[REQUIRED TASKS]
a: In the forum thread below on the Latin sentence from Origen's homily, reproduce the stretch from "# Quapropter rogemus" through "nothing dangerous there).".
b: Carry on the forum thread about the Latin sentence from Origen's homily, picking up after its last line.
EXCERPT TO READ START
# Quapropter rogemus Dominum



## KsSp

Hello. 
Here is the next sentence from the mysterious (for us) passage from Homily 38 on Luke by Origen. 
'Quapropter rogemus Dominum, ut omnes emamus potius quam vendamus.'
Here is the result of an attempt to understand it:
'That is why we ask God for everything we buy to be better than what we sell'.
Actually, it is the whole paragraph that is difficult to understand, as some of the sentences seem to be unrelated. Here is the link to the page with the paragraph in question (this piece is highlighted in yellow; the link will take you to Google Books, so nothing dangerous there). 
So the question is, if this translation is more or less close to what the original sentence means, what does it mean in this context? How is doves being beautiful and not selling doves (as this means selling the Holy Spirit) related to the wish for purchases to be better than what is being sold and the sentence that follows: 'Si enim non vendiderimus, cognoscimus et intelligimus salutem nostrum : alioquin inimici circumdabunt urbem nostrum', which we take to mean 'If we do not sell, we will learn and understand our salvation...'. (Not sure if there is the 'if - then' relation between 'vendiderimus' and 'cognoscimus', but since there is a kind of 'else' in the clause after ':', it appears to be so.)
Thank you!


----------



## Scholiast

Dear Friends everywhere

_Quapropter rogemus Dominum, ut omnes emamus potius quam vendamus..._

'For this reason, let us ask God, that we may all seek to buy, rather than sell, them [doves, that is].*

Unfortunately the theological and indeed scriptural reference has escaped me here. Perhaps KsPs can enlighten me further, for I would love to be able to comment more helpfully.

I'm recognising the passage out of Jerome's _Homilies _(XXXVIII) on Luke's _Gospel_, but not quite home yet.

As always

Σ

*I am now told, by a much more expert biblical scholar than I am, that in Jesus' time doves and other fowl were on sale for sacrifice in the ancient Temple of Jerusalem. Her, my friend's, scholarship is impeccable, and she also knows Hebrew, which (sadly) I do not.
EXCERPT TO READ END
SUPPLIED RECORDS START
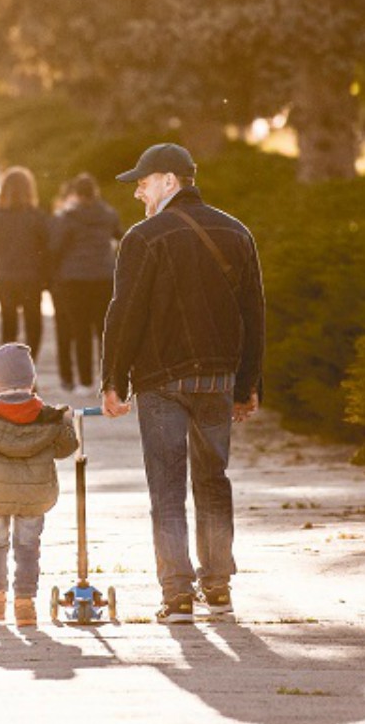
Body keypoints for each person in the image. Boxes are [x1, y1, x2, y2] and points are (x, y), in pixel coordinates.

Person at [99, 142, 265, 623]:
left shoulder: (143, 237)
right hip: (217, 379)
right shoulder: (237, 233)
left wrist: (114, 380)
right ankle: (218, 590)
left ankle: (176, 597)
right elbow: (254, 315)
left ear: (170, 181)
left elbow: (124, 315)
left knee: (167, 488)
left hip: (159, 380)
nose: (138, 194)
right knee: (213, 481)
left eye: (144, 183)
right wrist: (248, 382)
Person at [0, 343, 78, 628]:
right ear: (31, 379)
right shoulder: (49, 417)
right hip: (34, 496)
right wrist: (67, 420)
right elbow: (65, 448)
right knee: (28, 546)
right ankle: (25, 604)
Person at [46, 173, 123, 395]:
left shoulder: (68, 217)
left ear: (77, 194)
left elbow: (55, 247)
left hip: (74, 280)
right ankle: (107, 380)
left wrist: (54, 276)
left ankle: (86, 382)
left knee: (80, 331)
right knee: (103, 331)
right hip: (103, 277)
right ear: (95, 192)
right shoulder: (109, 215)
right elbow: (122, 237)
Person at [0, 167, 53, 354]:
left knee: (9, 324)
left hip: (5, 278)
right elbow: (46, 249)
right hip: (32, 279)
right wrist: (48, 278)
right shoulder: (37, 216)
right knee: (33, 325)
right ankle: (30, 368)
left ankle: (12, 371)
SUPPLIED RECORDS END
SUPPLIED RECORDS START
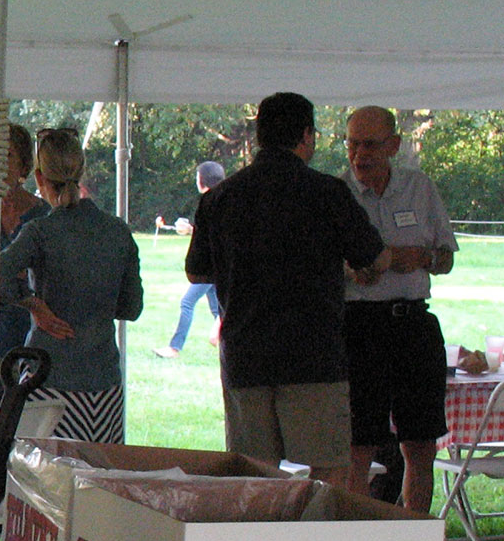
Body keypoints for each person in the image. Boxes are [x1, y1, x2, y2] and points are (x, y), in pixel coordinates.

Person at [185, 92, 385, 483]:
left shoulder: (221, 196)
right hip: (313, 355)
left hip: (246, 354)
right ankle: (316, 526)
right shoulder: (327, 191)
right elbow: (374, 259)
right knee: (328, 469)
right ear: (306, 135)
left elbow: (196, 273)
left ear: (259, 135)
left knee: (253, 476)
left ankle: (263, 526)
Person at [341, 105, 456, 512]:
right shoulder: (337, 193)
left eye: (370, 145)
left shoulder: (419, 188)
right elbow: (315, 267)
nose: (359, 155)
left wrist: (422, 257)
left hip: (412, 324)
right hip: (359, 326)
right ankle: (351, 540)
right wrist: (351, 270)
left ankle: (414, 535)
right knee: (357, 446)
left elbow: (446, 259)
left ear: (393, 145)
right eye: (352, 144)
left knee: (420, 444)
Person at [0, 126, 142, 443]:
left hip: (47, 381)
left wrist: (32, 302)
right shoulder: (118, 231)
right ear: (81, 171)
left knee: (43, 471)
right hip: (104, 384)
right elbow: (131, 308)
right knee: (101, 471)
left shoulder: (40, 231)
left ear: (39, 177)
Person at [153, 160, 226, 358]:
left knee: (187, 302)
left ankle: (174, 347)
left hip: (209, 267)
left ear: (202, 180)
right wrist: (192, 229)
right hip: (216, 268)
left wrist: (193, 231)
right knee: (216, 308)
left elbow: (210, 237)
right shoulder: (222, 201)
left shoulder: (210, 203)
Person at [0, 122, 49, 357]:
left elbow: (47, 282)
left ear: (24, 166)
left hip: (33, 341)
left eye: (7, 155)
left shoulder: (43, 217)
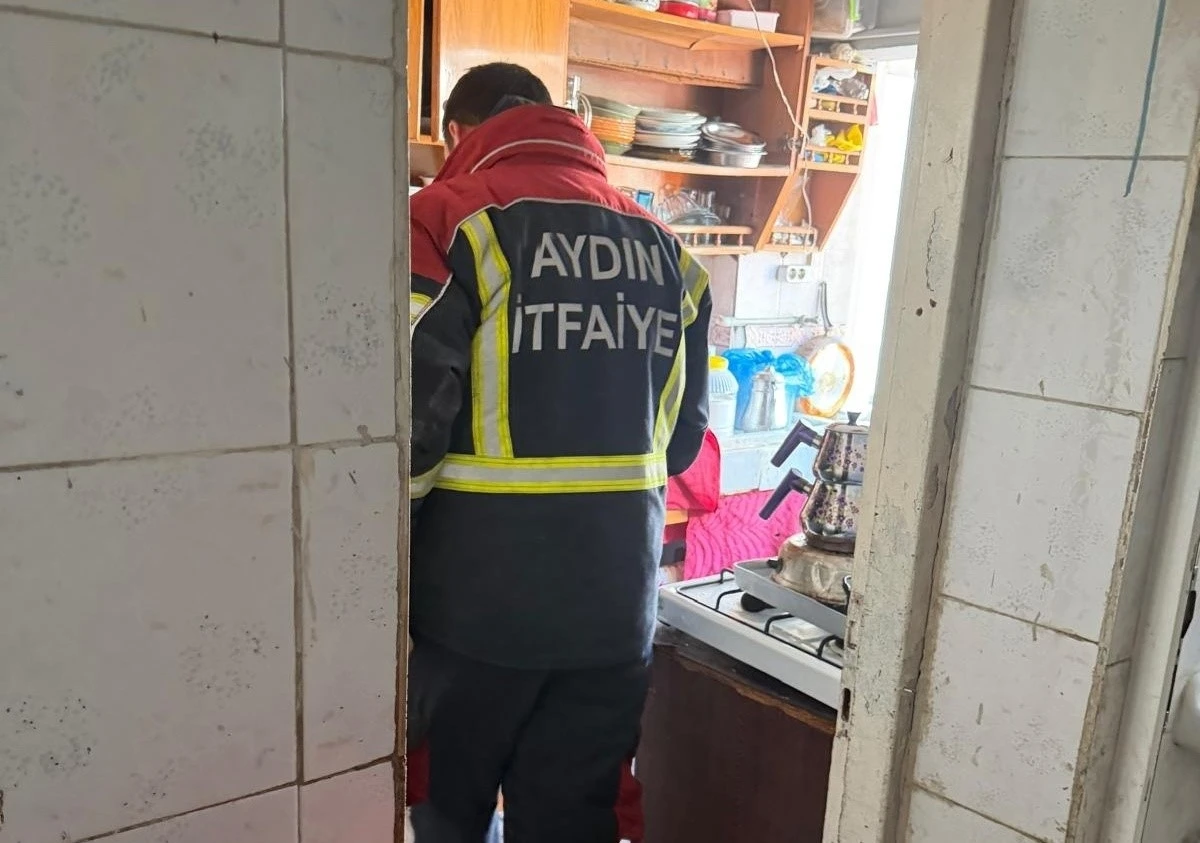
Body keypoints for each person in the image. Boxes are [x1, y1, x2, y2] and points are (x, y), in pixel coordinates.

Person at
SUPPLIED RECORDS END
SUPPLIED RECORDS START
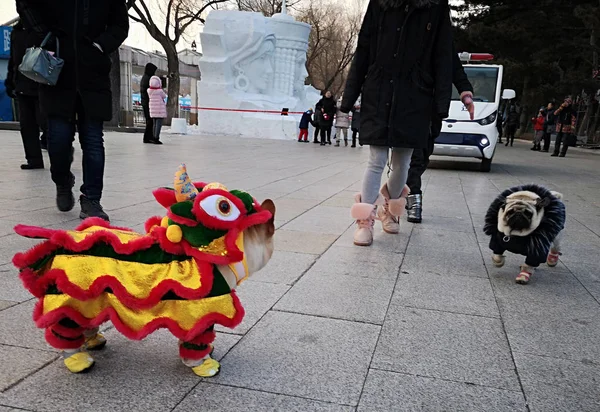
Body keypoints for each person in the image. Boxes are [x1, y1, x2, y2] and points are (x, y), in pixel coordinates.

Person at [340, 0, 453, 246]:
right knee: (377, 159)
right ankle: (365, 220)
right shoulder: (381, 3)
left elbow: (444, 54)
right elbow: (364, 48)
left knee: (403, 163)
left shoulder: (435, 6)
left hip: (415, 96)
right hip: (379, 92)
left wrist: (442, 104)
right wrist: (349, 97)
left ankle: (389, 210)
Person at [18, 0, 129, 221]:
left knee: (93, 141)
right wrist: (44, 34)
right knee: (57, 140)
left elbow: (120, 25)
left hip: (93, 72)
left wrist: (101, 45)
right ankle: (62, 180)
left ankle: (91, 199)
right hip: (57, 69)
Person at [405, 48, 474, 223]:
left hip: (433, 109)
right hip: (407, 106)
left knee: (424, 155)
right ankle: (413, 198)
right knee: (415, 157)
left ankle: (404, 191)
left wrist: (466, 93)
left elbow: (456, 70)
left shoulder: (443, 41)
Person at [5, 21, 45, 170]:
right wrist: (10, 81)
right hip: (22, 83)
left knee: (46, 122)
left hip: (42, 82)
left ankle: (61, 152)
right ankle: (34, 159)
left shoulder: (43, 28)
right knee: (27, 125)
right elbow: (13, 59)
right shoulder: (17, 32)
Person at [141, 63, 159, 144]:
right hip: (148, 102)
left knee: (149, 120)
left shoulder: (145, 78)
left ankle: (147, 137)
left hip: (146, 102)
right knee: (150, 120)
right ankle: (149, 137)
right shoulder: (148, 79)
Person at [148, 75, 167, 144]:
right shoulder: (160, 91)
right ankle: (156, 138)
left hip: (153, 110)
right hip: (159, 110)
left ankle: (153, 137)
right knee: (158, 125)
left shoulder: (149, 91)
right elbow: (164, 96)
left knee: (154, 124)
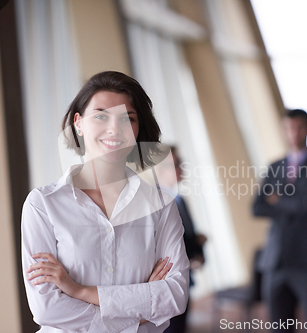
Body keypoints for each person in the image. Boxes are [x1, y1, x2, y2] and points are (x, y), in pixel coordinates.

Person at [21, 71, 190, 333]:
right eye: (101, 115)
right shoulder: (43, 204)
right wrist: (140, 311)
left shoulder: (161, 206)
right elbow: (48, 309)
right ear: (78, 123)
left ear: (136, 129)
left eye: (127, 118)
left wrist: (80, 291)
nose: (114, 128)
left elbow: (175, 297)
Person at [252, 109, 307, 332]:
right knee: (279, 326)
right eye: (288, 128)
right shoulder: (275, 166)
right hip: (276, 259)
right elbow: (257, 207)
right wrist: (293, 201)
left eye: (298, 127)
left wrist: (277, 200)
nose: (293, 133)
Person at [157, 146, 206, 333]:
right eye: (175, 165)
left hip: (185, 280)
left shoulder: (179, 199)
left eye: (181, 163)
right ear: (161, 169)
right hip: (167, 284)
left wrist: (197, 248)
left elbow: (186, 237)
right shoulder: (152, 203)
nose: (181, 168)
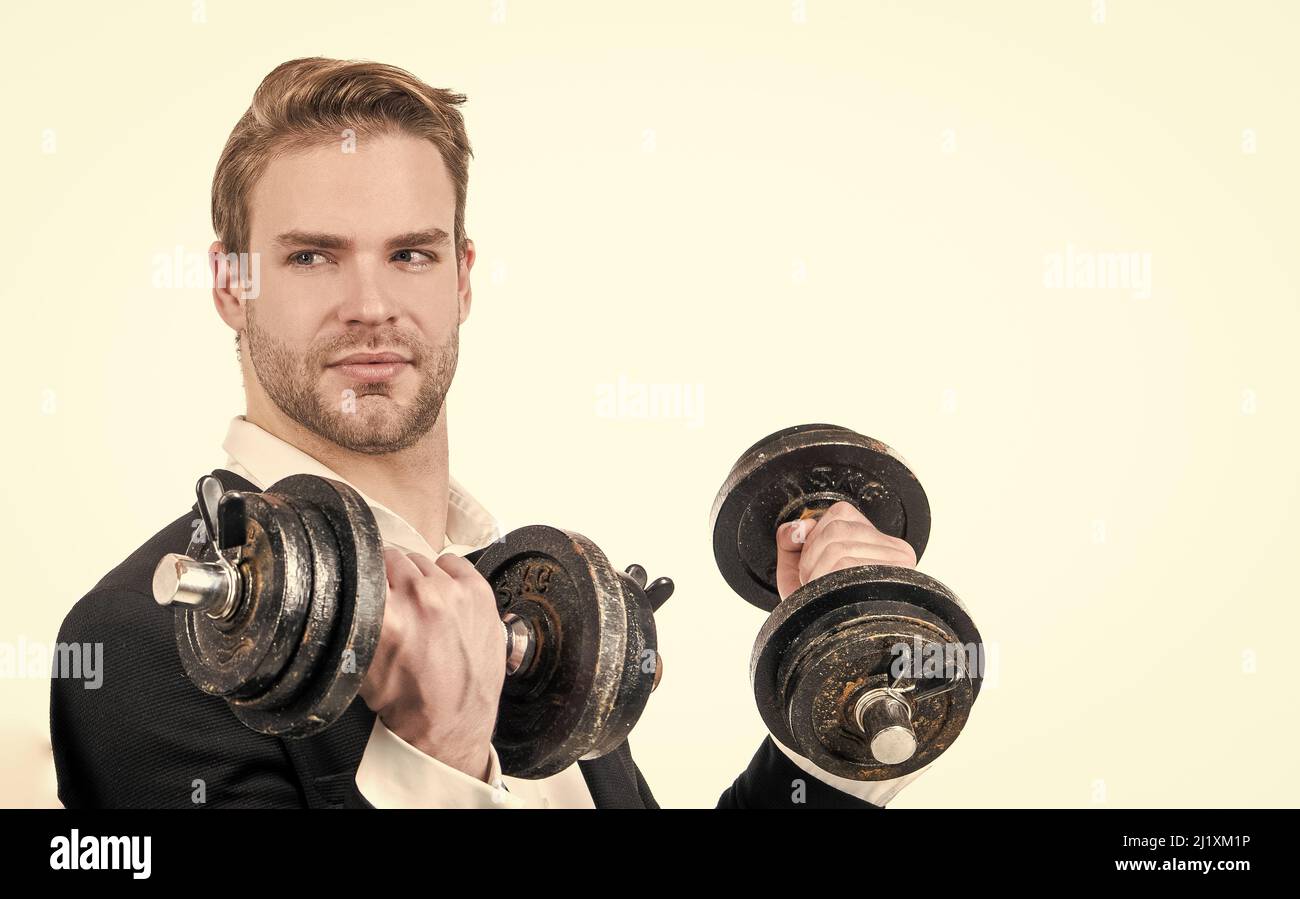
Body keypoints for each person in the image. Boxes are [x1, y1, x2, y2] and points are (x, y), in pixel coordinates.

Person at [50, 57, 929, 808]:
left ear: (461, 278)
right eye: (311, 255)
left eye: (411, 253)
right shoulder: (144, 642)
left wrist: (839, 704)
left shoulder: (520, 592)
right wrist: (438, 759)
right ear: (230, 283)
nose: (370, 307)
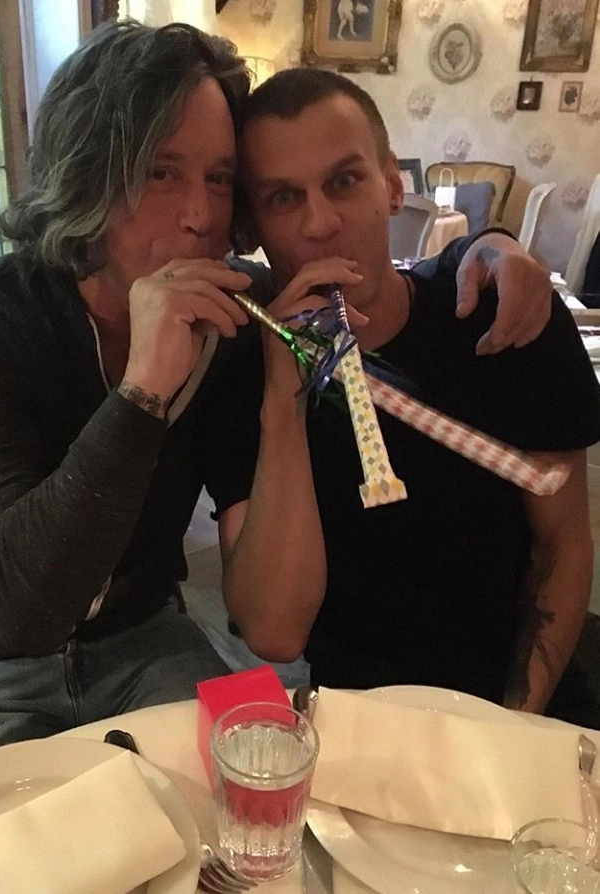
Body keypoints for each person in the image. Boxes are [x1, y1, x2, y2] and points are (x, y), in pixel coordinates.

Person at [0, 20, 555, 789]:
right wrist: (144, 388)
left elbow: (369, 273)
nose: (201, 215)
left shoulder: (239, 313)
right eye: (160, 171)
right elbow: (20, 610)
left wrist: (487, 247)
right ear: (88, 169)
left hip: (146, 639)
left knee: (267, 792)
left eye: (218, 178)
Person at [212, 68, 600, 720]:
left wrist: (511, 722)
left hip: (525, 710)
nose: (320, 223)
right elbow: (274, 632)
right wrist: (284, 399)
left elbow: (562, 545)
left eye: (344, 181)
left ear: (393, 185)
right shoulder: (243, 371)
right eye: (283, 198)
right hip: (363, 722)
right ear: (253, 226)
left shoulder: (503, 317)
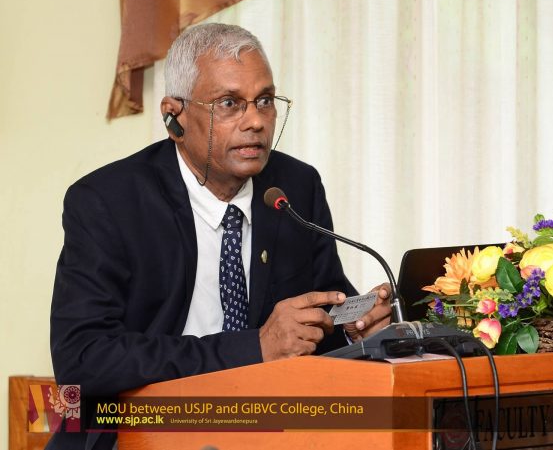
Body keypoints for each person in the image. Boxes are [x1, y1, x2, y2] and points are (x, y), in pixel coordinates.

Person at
SUPPLIED RECORDS END
[RESPONSES BY TASK]
a:
# Quapropter rogemus Dominum



## KsSp

Hello. 
Here is the next sentence from the mysterious (for us) passage from Homily 38 on Luke by Origen. 
'Quapropter rogemus Dominum, ut omnes emamus potius quam vendamus.'
Here is the result of an attempt to understand it:
'That is why we ask God for everything we buy to be better than what we sell'.
Actually, it is the whole paragraph that is difficult to understand, as some of the sentences seem to be unrelated. Here is the link to the page with the paragraph in question (this piece is highlighted in yellow; the link will take you to Google Books, so nothing dangerous there).

b:
Σ


----------



## KsSp

Thank you, Scholiast! Yes, we know about sellng fowl for sacrifice (thank you for asking your friend - and please say our thanks to her for helping!); it's the connection between the two sentences earlier in the paragraph that seems to be strange in the context ('The dove is a simple and noble/beautiful creature. I fear that a sin of this kind may be apprehended, in ourselves as well.') Perhaps, it is not the right way of asking about it (the meaning of several sentences) - sorry for (possibly) violating the rules of the forum. 
And, perhaps, our interpretation of 'Si enim non vendiderimus, cognoscimus et intelligimus salutem nostrum : alioquin inimici circumdabunt urbem nostrum', which we take to mean 'If we do not sell, we will learn and understand our salvation...', is incorrect. Since it is already in this thread, could anyone please comment on this one too? 
Thank you!


----------



## Lambina

Hello KsSp,

I'm sorry I didn't read the text on the link but the idea could be that if we give something small and poor to God, we hope He is merciful and gives us something much better.

Somehow it also reminds me of this:

_veritatem eme et noli vendere sapientiam et doctrinam et intellegentiam_ (Proverbia 23:23)

I'm only guessing, anyway.


----------



## Scholiast

saluete iterum!

Lambina's observation may or may not be pertinent—though of course Jesus and presumably Origen knew his Wisdom-literature inside out.

But I have one further remark (on which I would welcome KsSp's comments). The clause may be paraphrased thus: 'Let us beseech God, that we may all buy [sacrificial beasts, in order to perform our reverent duties], rather than sell [them, thereby showing that we are more interested in money than we are in worship].

If there is an allusion to the _Proverbs_ passage Lambina cites, the overall sense will be much the same: it is better to be prepared to pay (literally or figuratively) for truth, wisdom, understanding &c. than to (seek to) profit from them.

Σ


----------



## KsSp

Lambina said:


> Hello KsSp,
> 
> I'm sorry I didn't read the text on the link but the idea could be that if we give something small and poor to God, we hope He is merciful and gives us something much better.
> 
> Somehow it also reminds me of this:
> 
> _veritatem eme et noli vendere sapientiam et doctrinam et intellegentiam_ (Proverbia 23:23)
> 
> I'm only guessing, anyway.


Thank you, Lambina, for your observation! 


Scholiast said:


> saluete iterum!
> 
> Lambina's observation may or may not be pertinent—though of course Jesus and presumably Origen knew his Wisdom-literature inside out.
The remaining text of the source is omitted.